Records excerpted from a collection
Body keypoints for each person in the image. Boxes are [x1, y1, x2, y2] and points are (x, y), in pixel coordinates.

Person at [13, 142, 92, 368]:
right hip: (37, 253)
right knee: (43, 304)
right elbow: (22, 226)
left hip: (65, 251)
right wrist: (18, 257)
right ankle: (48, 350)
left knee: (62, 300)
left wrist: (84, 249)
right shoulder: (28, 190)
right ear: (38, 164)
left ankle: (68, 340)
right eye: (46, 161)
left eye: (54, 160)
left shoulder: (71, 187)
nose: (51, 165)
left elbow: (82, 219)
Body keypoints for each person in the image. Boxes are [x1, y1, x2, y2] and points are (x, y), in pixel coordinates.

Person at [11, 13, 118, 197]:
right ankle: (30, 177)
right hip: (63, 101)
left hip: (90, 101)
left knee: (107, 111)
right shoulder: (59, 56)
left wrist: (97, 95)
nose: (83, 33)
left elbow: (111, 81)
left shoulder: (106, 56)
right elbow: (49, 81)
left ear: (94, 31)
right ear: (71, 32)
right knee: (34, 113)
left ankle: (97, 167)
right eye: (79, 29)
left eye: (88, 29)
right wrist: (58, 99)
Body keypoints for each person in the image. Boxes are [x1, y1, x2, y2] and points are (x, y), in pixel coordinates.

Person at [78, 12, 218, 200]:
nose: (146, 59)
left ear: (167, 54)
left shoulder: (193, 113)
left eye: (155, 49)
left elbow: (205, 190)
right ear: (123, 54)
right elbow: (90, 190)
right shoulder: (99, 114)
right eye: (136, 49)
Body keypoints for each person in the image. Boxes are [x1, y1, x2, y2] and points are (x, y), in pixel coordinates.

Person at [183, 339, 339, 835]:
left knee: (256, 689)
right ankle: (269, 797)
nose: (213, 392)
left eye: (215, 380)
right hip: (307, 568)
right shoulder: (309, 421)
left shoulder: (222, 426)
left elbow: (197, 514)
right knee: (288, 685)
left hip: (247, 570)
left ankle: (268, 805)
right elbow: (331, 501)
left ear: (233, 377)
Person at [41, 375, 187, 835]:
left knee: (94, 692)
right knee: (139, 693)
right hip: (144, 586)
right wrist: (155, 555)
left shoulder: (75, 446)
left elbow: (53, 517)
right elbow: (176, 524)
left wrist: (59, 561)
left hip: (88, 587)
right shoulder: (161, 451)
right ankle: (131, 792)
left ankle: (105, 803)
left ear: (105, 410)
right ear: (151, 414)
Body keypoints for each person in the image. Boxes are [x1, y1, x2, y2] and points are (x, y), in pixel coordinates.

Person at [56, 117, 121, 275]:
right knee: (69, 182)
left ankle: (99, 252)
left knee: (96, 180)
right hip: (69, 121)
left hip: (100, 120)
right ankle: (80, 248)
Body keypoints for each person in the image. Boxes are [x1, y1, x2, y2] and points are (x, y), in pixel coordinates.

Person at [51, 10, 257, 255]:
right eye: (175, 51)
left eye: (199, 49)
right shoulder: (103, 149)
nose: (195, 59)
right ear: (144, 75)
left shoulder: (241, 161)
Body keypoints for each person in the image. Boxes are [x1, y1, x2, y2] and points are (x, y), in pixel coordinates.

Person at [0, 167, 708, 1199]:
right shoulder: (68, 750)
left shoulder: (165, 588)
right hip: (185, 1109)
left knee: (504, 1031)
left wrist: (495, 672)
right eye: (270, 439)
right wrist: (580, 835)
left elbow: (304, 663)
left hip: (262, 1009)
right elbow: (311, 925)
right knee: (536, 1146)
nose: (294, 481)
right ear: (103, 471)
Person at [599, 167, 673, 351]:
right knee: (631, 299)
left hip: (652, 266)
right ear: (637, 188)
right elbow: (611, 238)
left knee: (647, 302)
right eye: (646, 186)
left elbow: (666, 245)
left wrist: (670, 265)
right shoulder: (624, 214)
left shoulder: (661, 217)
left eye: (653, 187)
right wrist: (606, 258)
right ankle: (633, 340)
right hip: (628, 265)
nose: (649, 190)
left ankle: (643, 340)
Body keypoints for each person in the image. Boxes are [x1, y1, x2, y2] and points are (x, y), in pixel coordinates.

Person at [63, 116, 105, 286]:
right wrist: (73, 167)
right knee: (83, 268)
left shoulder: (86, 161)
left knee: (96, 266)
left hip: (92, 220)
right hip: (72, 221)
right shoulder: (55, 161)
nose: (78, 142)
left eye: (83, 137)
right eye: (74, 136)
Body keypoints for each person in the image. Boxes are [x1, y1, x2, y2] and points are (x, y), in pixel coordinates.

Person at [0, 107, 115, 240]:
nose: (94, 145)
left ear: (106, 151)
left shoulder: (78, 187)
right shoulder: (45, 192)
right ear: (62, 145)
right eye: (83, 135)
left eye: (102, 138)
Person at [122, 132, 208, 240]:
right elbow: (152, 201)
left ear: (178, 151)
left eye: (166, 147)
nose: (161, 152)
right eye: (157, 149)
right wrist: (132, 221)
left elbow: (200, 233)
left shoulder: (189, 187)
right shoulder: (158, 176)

**Problem description**
Write out exactly the lines of the entries above that run from the line containing "left hip: (652, 266)" through the last line, including both.

**Solution to this exercise**
left hip: (652, 266)
right ear: (637, 188)
right elbow: (611, 238)
left knee: (647, 302)
right eye: (646, 186)
left elbow: (666, 245)
left wrist: (670, 265)
right shoulder: (624, 214)
left shoulder: (661, 217)
left eye: (653, 187)
right wrist: (606, 258)
right ankle: (633, 340)
right hip: (628, 265)
nose: (649, 190)
left ankle: (643, 340)
Body keypoints for each person in the image. Boxes are [x1, y1, x2, y2] and points are (x, y), in pixel coordinates.

Person at [63, 116, 105, 286]:
right wrist: (73, 167)
right knee: (83, 268)
left shoulder: (86, 161)
left knee: (96, 266)
left hip: (92, 220)
right hip: (72, 221)
right shoulder: (55, 161)
nose: (78, 142)
left eye: (83, 137)
right eye: (74, 136)
Body keypoints for each person in the image. Boxes are [x1, y1, x2, y2] and points are (x, y), in pixel coordinates.

Person at [0, 107, 115, 240]:
nose: (94, 145)
left ear: (106, 151)
left shoulder: (78, 187)
right shoulder: (45, 192)
right ear: (62, 145)
right eye: (83, 135)
left eye: (102, 138)
Person at [122, 132, 208, 240]:
right elbow: (152, 201)
left ear: (178, 151)
left eye: (166, 147)
nose: (161, 152)
right eye: (157, 149)
right wrist: (132, 221)
left elbow: (200, 233)
left shoulder: (189, 187)
right shoulder: (158, 176)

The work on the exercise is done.